Document:
:::::

Franklin D. Roosevelt said, “Real estate cannot be lost or stolen, nor can it be carried away. Purchased with common sense, paid for in full, and managed with reasonable care, it is about the safest investment in the world.”

But the president could not have known what the recent mortgage and credit crisis would do to property owners who had huge mortgages with payments they couldn’t make when the economy crashed.

Nor would the financier, railroad executive and Whig politician from New York in the 1800s, Russell Sage, understand the risks that the housing bubble would put us in when he claimed: “Real estate is an imperishable asset, ever increasing in value. It is the most solid security that human ingenuity has devised. It is the basis of all security and about the only indestructible security.”

To our chagrin the 2008 mortgage and credit crisis, a set of events and conditions that were significant aspects of a financial crisis and subsequent recession exasperated by the inability of a large number of property owners to pay their mortgages, delivered a triple threat to both individuals and companies when the economy crashed, incomes were reduced and jobs lost.

Home prices appeared overvalued and economists predicted that the correction could last years, with trillions of dollars of home value being lost. Former chair of the Federal Reserve Alan Greenspan warned of large double digit declines in home values “larger than most people expect.”

Many entities were blamed for the crisis (though no individuals actually paid a price for their role in it) with politicians, talking heads and economists assigning different levels of blame from financial institutions, regulators, credit agencies, congressional economic and housing policies and even consumers.

Government bailouts were the answer of the day. In 2008 alone, the U.S. government allocated over $900 billion to special loans and rescues related to the housing bubble, with over half going to Fannie Mae and Freddie Mac as well as the Federal Housing Administration.

As recently as 2012 it appeared that the housing market had hit new lows. Foreclosures were still rampant. Many people had lost their homes, jobs and basically had to start over. The housing bubble impacted everyone from home builders, the entire real estate industry, home supply retail outlets, newspaper that depended on real estate ads, Wall Street hedge funds held by large institutional investors…creating the recession.

As of early 2013, the U.S. stock market had recovered to its pre-crisis peak but housing prices remained near their low point and unemployment remained elevated although improving.

Circa 2014. Recovery. The housing recovery has pushed up home prices nearly everywhere. In the past year, home prices rose in 225 of the 276 cities tracked by Clear Capital, a provider of real estate data and analysis.

Almost half of the cities tracked by Clear Capital experienced double-digit increases in home prices, led by Las Vegas, with a gain of 32 percent. Such spikes reflected a continuing “correction to the overcorrection,” says Alex Villacorta, vice-president of research and analytics for Clear Capital.

:::::

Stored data
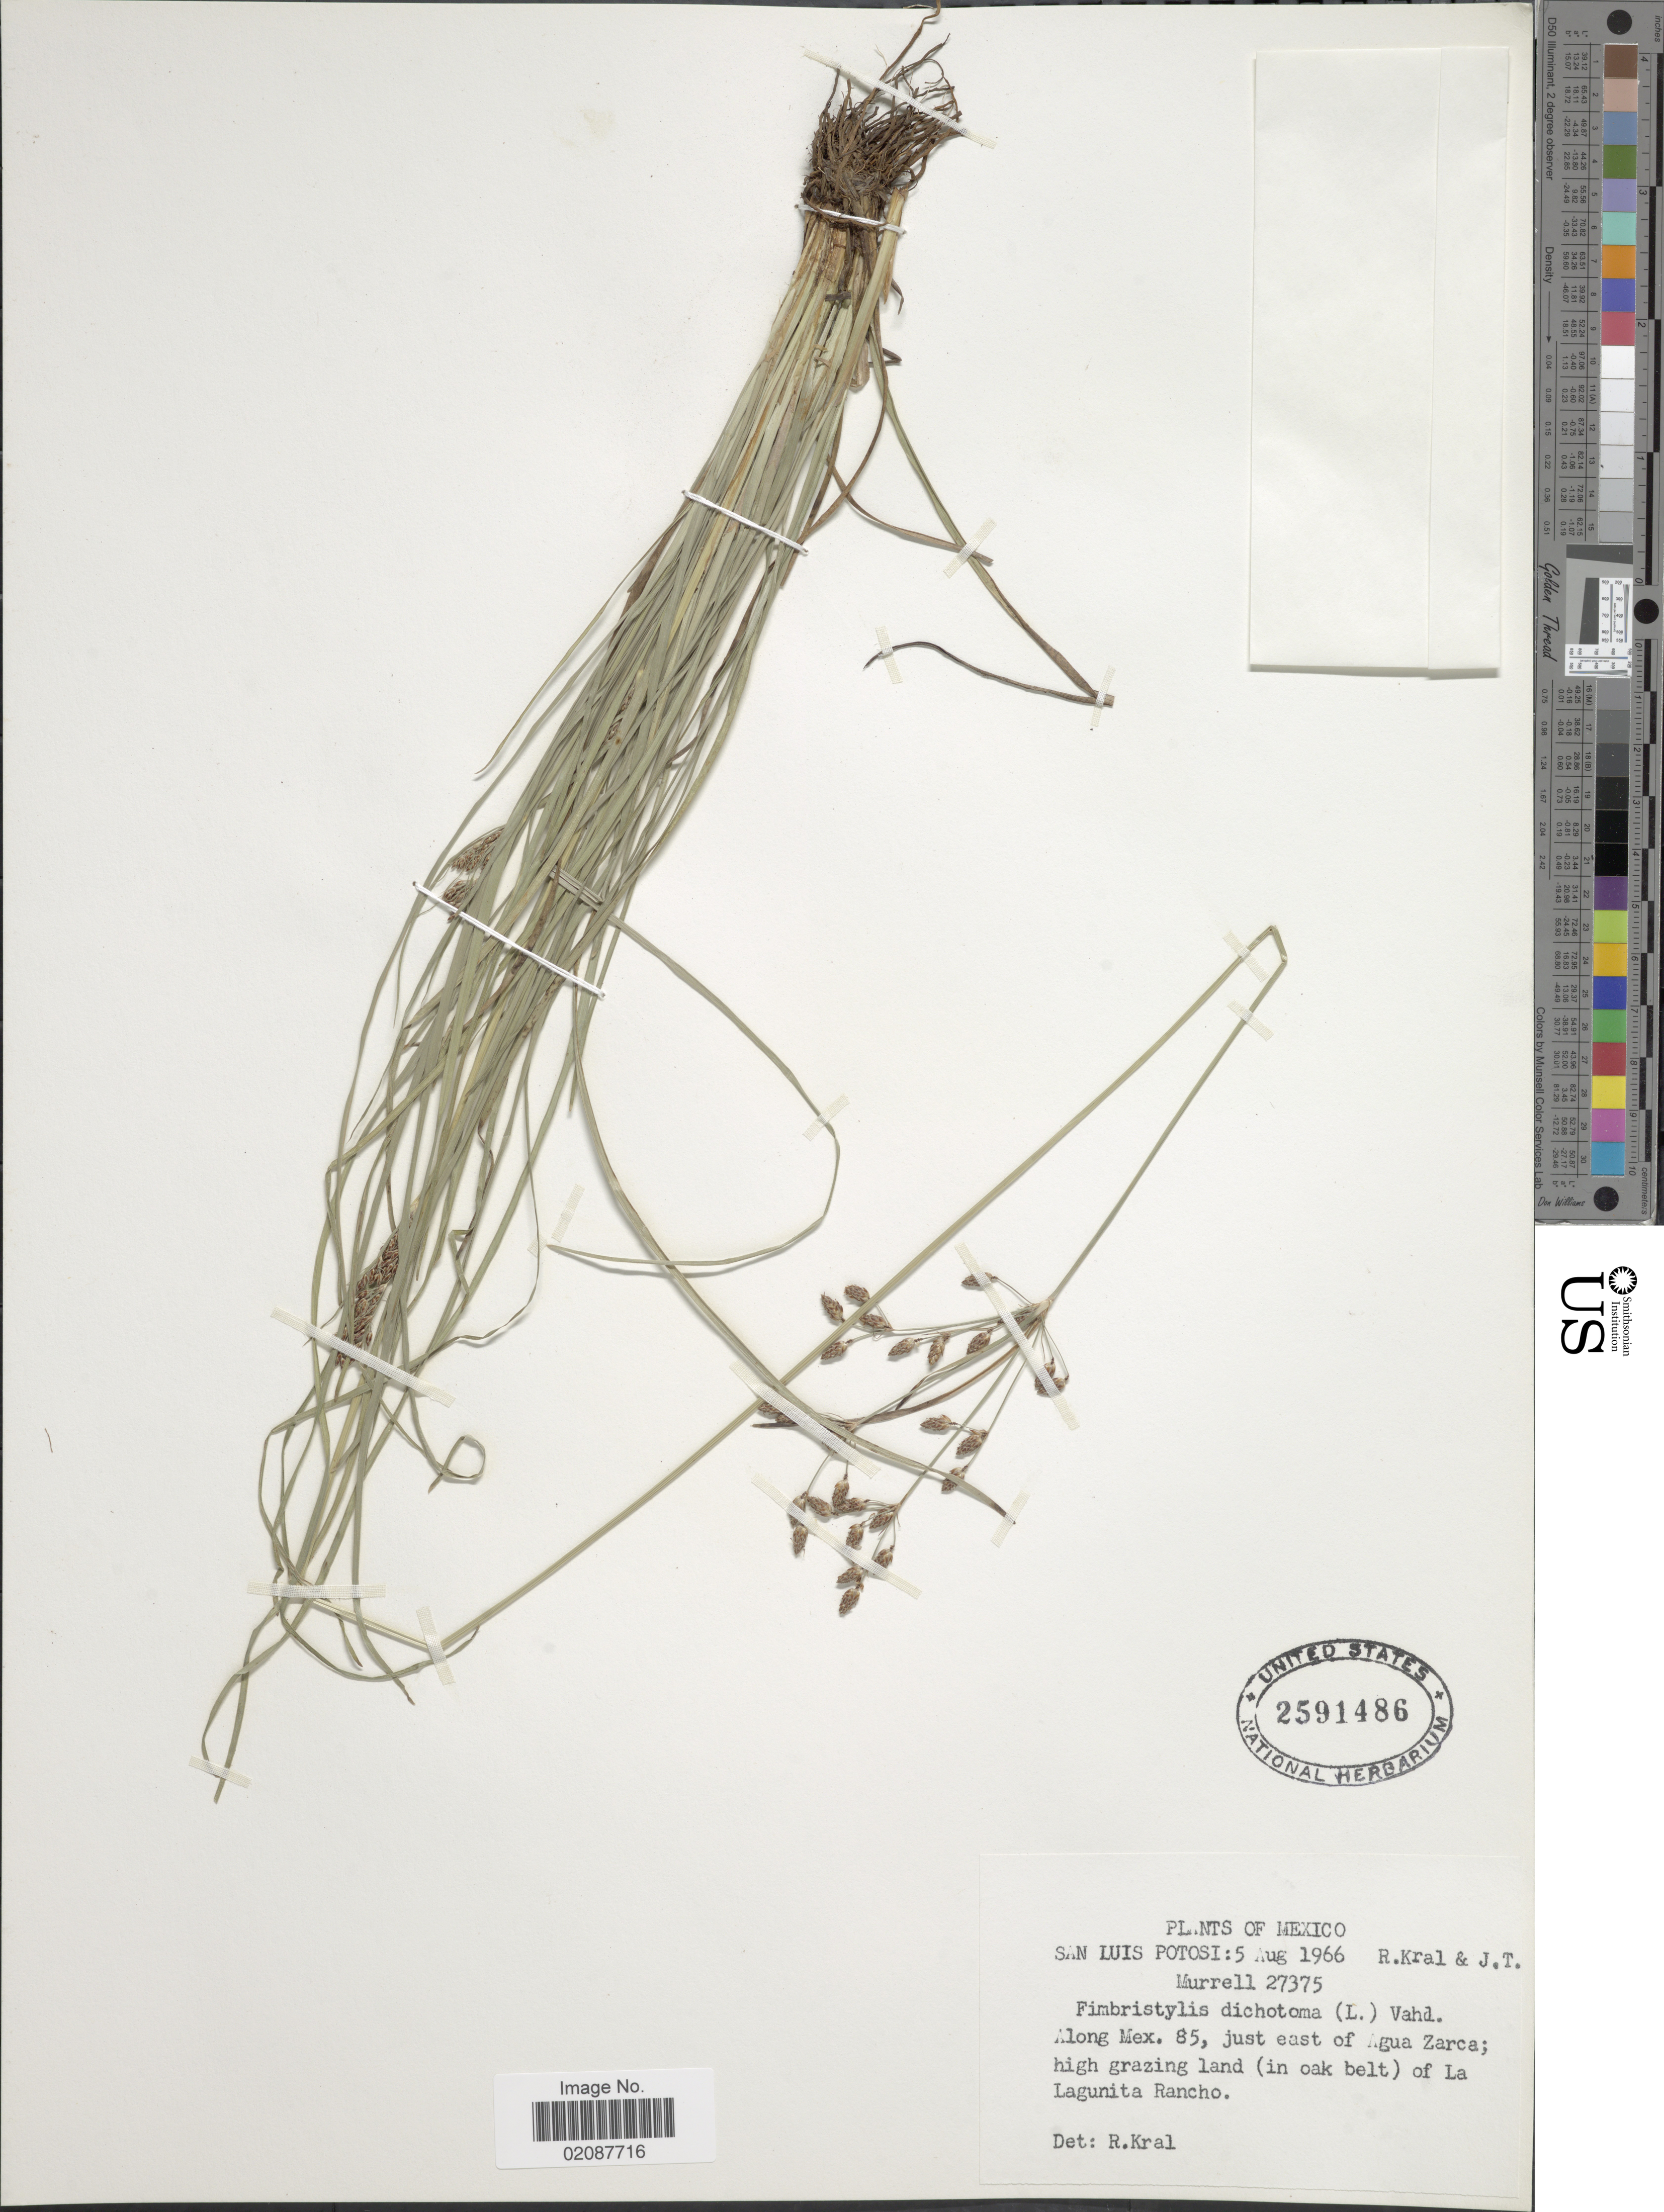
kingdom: Plantae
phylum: Tracheophyta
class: Liliopsida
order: Poales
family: Cyperaceae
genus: Fimbristylis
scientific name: Fimbristylis dichotoma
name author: (L.) Vahl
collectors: R. Kral & J. Murrell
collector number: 27375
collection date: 1966-08-05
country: Mexico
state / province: San Luis Potosí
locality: Along Mex. 85, just east of Agua Zarca; high grazing land (in oak belt) of La Lagunita Rancho.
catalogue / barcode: US 2591486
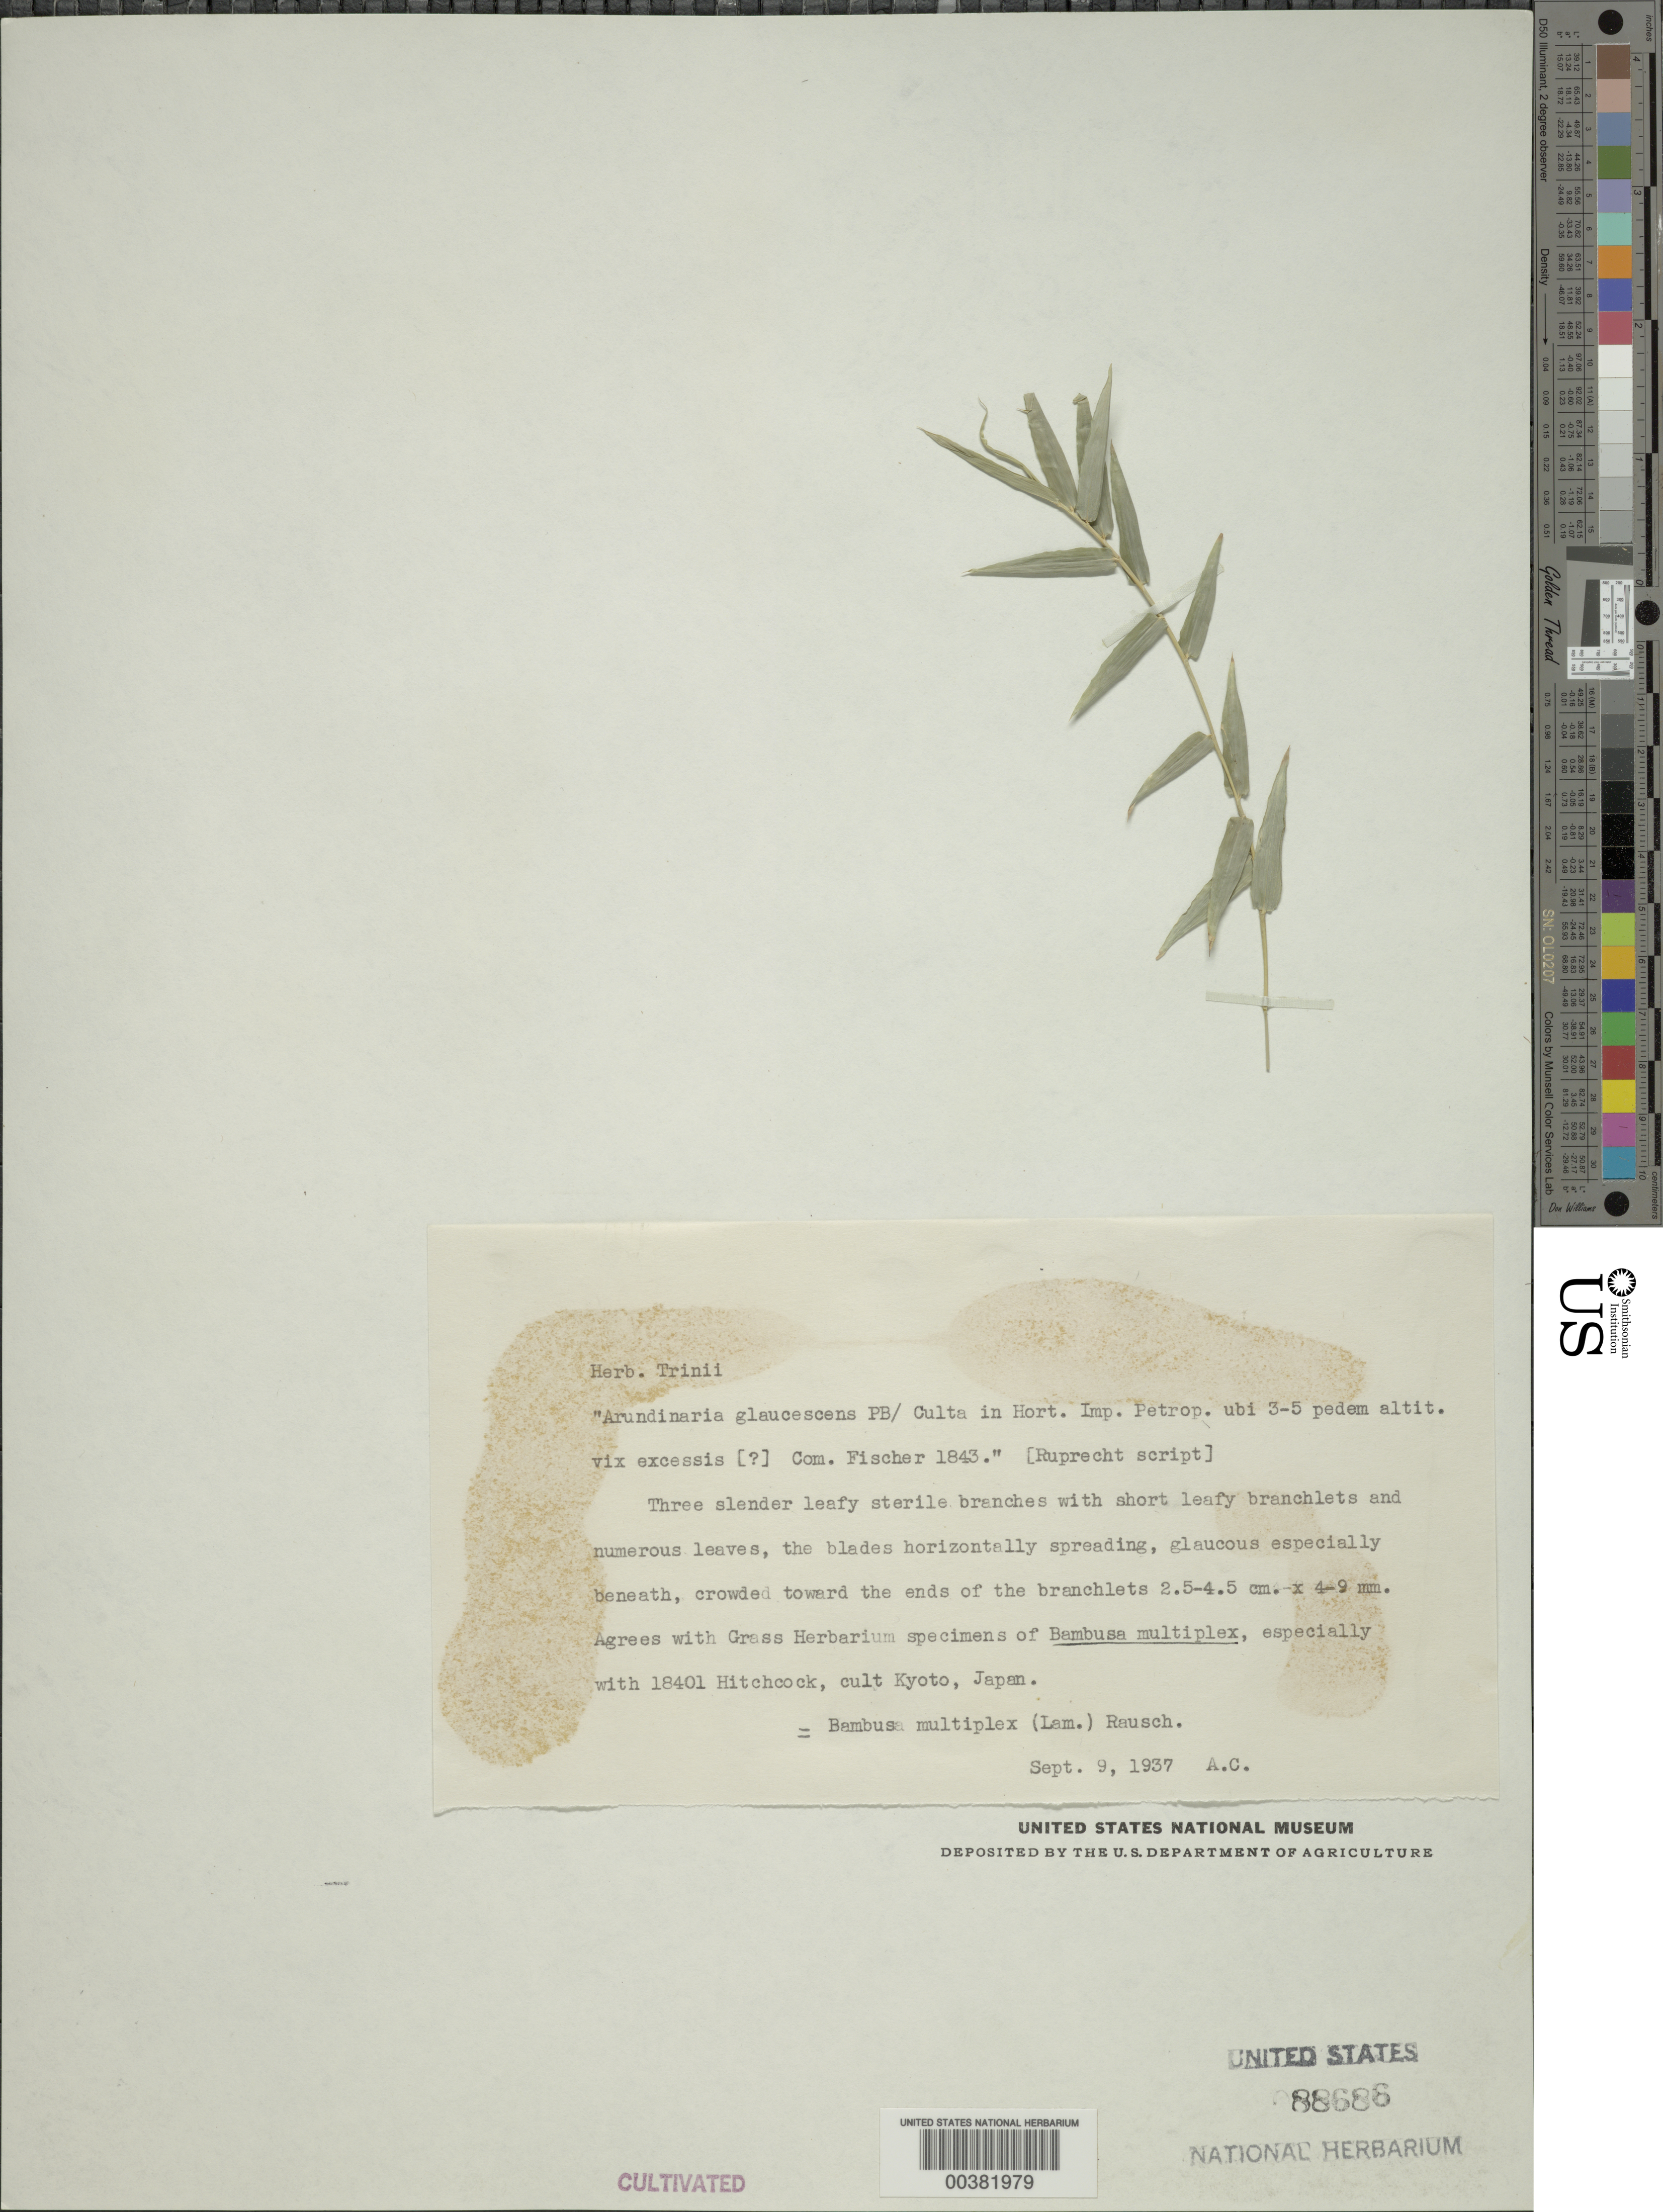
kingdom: Plantae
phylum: Tracheophyta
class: Liliopsida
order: Poales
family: Poaceae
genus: Bambusa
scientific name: Bambusa multiplex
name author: (Lour.) Raeusch. ex Schult. & Schult. f.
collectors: T. R. Soderstrom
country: India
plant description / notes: Collected from cultivation in Hort. Imp. Petrop. Com. Fischer, 1843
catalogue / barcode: US 88686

:::::

What is asked:
**A)** In the text on the housing crisis, how many of the cities tracked by Clear Capital saw home prices rise in the past year?
**B)** Rewrite all of the dried plant entries with "collectors" swapped for "collected by" and everything else left the same. Omit the pictures.

Answers for this exercise:
**A)** Home prices rose in 225 of the 276 cities tracked by Clear Capital.

**B)**
kingdom: Plantae
phylum: Tracheophyta
class: Liliopsida
order: Poales
family: Cyperaceae
genus: Fimbristylis
scientific name: Fimbristylis dichotoma
name author: (L.) Vahl
collected by: R. Kral & J. Murrell
collector number: 27375
collection date: 1966-08-05
country: Mexico
state / province: San Luis Potosí
locality: Along Mex. 85, just east of Agua Zarca; high grazing land (in oak belt) of La Lagunita Rancho.
catalogue / barcode: US 2591486
kingdom: Plantae
phylum: Tracheophyta
class: Liliopsida
order: Poales
family: Poaceae
genus: Bambusa
scientific name: Bambusa multiplex
name author: (Lour.) Raeusch. ex Schult. & Schult. f.
collected by: T. R. Soderstrom
country: India
plant description / notes: Collected from cultivation in Hort. Imp. Petrop. Com. Fischer, 1843
catalogue / barcode: US 88686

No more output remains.